If they are successful and other content providers follow suit, the economic landscape of online content will change.
How will this affect SpoFi and the linking to online content?
When more online content sources have pay walls, SpoFi members may be able to continue following links to content without having to pay for the access, but will this coming transition end up imposing restrictions and/or an economic burden on SpoFi itself?
posted by beaverboard to general at 10:50 AM - 5 comments
Oh no... Two dull media dinosaurs are taking their balls and going home.
The world will move on.
They will not be missed.
posted by Drood at 03:27 PM on March 20, 2011
You get something like 20 articles free per month before the pay wall kicks in. Just delete your cookies and start fresh at #21.
posted by DrJohnEvans at 10:53 PM on March 20, 2011
The end result will be that the Times gets linked to less often eventually eroding their readership and authority.
As someone who works for one of those dinosaurs, it is also disheartening to see that the greatest assets online are those like the Huff-Po which aggregates our content. We cook the meal, give it away, and then she serves it in her restaurant.
What will the aggregators aggregate when they have finally killed off all of the dinosaurs that fueled their sites? I like to think of it as "Peak Content". Say what you want about Dowd, Krugman, etc... But without these voices, a good bit of the discourse on the internet would not happen. Agreeing or criticizing, they are prominent voices who spark the debate.
Internet advertising simply does not pay for the cost of producing content. When companies like the Times go down, aggregators like the Huff-Po are going to find it's not so easy to make money while actually paying people to make content.
Print operations also had virtual monopolies and obscene profit margins for a century... Don't feel too bad for them.

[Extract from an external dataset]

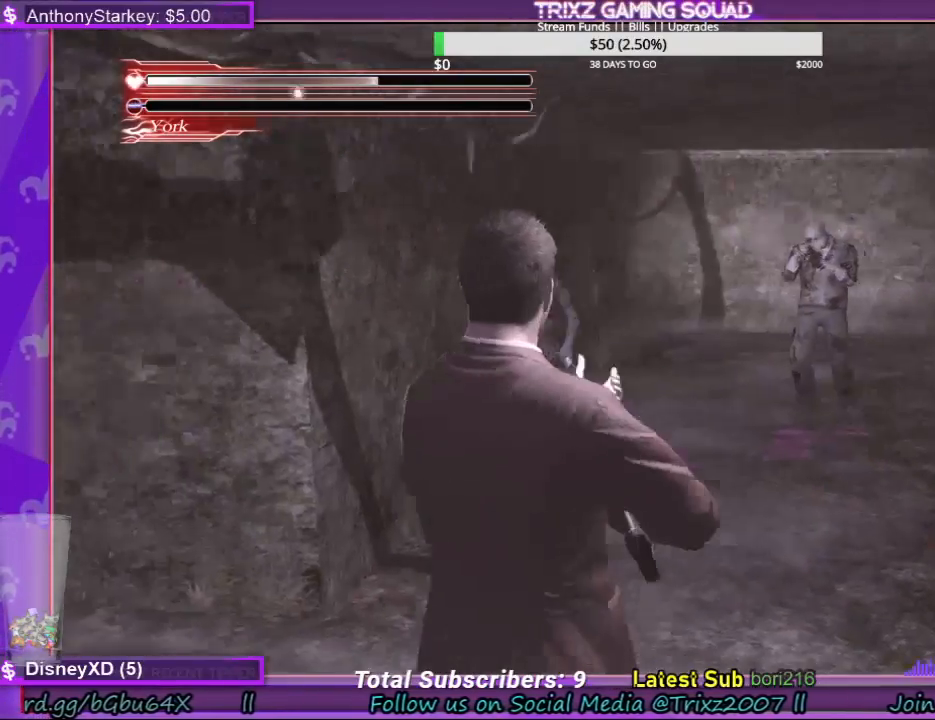
{"keys": [], "mouse": [], "events": []}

posted by LostInDaJungle at 11:28 AM on March 22, 2011
When companies like the Times go down, aggregators like the Huff-Po are going to find it's not so easy to make money while actually paying people to make content.
I'll believe that when I see it. There will be less high-quality content if we lose media outlets like the Times, but there's far more news being produced today than in the pre-web years when I worked at a newspaper. Huffington Post gladly steals from amateurs.
posted by rcade at 09:38 PM on March 22, 2011
They are doing the same thing the WSJ does and letting those who link through google or another search engine read it for free. I think people are just going to find a way to post links through search engines.